A few misconceptions abut Direct To Disc should be cleared-up right away. We hear about there being No Second Chance. You get it right all the way through, there's no stopping or overdubbing. True, but nevertheless there are tons of blank master discs at the recording and mastering studios, and what REALLY happens is the band performs their music in real time...over and over again till everyone is happy. The master are all considered and the very best ones (side 1 and 2) are pressed under careful control for the limited-edition disc itself. That's what you're (hopefully) enjoying as you as you scan this jacket. Days of setting-up, getting the sounds right, and rehearsal, led to the magic moments on this record. The band's own sound modifiers have been used throughout. No studio tricks, no overdubbing. This is FM at is very best, live. And leaving-out the tape in the recording process and putting-it-down right on the master disc....gives us that much more cleanness and clarity. In short, you are listening to a masterpiece of real-time recording.
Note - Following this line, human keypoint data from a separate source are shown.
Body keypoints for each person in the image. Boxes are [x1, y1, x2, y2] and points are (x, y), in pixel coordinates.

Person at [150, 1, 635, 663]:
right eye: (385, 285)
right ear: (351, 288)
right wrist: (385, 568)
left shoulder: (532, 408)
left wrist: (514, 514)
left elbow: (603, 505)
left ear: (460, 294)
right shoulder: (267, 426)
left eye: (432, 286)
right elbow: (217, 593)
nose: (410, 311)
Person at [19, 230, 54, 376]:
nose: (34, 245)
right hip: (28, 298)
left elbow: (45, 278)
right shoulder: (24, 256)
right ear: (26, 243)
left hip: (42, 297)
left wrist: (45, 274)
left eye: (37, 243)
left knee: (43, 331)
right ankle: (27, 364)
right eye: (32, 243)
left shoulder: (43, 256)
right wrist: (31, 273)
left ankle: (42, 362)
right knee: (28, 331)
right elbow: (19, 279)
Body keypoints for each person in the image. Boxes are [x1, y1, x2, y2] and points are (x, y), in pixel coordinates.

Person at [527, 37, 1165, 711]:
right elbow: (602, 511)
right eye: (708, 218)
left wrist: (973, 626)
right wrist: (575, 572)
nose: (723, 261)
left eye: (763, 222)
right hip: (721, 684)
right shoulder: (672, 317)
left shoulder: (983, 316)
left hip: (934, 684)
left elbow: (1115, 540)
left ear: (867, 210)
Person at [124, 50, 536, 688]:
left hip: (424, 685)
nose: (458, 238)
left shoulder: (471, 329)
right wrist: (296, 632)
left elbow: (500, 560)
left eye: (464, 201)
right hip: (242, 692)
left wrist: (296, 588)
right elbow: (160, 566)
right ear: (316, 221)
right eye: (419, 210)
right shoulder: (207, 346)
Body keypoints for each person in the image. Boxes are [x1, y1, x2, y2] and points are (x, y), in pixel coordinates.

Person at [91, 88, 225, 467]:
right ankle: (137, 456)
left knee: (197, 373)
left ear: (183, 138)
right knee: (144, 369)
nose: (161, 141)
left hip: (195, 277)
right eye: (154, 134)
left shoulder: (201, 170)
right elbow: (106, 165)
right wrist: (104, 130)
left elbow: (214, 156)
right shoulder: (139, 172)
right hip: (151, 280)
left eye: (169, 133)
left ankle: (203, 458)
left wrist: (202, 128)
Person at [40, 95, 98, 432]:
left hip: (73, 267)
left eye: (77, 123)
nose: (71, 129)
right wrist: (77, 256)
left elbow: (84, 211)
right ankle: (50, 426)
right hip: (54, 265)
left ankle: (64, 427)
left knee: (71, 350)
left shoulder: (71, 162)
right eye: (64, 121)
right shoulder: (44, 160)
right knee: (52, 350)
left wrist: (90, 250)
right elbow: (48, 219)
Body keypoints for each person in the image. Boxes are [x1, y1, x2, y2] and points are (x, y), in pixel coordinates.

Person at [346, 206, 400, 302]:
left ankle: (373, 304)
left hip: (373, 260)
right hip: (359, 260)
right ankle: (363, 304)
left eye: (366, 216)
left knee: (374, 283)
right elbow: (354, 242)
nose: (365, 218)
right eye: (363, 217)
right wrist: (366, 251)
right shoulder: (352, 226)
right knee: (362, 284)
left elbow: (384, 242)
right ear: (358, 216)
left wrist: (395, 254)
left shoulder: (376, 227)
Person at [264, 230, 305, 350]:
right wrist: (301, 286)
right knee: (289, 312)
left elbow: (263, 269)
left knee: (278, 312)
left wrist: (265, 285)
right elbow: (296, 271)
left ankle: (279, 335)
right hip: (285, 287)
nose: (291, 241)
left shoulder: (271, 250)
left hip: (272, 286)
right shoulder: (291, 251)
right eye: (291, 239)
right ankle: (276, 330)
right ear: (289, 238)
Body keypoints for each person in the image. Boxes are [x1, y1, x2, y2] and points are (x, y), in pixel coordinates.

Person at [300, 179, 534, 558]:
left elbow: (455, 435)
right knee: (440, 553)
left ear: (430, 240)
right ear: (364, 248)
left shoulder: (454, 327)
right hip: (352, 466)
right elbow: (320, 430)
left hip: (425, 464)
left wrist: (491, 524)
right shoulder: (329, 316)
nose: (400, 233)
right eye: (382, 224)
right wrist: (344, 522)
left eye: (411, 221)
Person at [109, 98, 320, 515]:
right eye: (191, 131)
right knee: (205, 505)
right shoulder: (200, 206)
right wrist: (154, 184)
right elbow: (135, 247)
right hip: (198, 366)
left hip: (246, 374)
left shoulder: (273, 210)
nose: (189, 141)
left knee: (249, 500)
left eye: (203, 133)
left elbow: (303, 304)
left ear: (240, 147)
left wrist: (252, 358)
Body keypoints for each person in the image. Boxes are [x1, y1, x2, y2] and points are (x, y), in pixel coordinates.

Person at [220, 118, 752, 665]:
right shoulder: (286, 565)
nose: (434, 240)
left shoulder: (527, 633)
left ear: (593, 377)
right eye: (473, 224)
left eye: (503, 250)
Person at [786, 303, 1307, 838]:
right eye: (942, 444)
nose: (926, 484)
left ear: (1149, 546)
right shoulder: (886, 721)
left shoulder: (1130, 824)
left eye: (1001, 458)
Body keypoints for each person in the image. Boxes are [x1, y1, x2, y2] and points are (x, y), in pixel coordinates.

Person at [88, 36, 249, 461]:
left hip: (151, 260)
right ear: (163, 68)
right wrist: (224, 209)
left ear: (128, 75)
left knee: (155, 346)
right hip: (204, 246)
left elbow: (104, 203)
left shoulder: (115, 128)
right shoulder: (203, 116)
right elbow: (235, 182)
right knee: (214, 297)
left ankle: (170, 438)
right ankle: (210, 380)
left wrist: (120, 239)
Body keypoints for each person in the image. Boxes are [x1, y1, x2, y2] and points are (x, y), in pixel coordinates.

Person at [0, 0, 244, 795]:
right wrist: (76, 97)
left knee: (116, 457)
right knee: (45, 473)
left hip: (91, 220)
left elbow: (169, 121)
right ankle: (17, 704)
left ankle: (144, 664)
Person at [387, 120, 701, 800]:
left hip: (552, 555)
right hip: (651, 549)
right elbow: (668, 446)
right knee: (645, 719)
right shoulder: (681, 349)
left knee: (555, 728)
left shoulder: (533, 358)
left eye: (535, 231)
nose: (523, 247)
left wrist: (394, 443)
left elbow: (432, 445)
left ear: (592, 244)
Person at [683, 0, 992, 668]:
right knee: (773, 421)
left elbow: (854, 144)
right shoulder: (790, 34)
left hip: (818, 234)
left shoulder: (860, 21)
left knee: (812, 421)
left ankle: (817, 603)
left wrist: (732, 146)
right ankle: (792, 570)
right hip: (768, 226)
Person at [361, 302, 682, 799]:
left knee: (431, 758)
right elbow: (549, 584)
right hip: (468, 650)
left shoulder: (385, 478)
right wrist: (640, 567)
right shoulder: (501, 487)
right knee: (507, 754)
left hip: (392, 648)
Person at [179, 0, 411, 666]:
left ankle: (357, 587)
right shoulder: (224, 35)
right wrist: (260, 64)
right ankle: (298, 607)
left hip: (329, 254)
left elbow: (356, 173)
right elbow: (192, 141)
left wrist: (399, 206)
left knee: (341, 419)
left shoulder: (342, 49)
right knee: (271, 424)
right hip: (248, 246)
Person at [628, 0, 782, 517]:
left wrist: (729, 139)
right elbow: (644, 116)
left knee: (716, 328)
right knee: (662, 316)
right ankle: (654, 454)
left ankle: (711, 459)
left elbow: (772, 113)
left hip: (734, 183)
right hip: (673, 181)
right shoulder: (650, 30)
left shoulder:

The brilliance that shows on these tow compositions may not come to you for the first listen, for it's the subtleties that make FM so outstanding. Check out the sounds Marty is getting out of the drum kit. The strokes Ben employs on his parts. Cam's intentional-NOT-up-front vocals. And as you enjoy this recording, try to picture the actual performance; cables strewn over the studio floor...Marty smiling at executing a particularly difficult percussive phrase...Ben, in an alcove looking mostly at Cam, grooving on what's happening. And Cam himself, intensely masterminding his collection of instruments, grinning with pride at the magic vibes in the air.
And indeed this album IS magic. More so than most. The blend of Deller, Hawkins, and recent addition Mink make it so. Their discipline and willingness to experiment are constantly at odds. Their music and their hardware molds into magic. This is an album of quiet excitement, carefully planned and considered, but nevertheless fresh and innovative. And after all, Direct to Disc or otherwise, isn't that what contemporary music SHOULD be all about?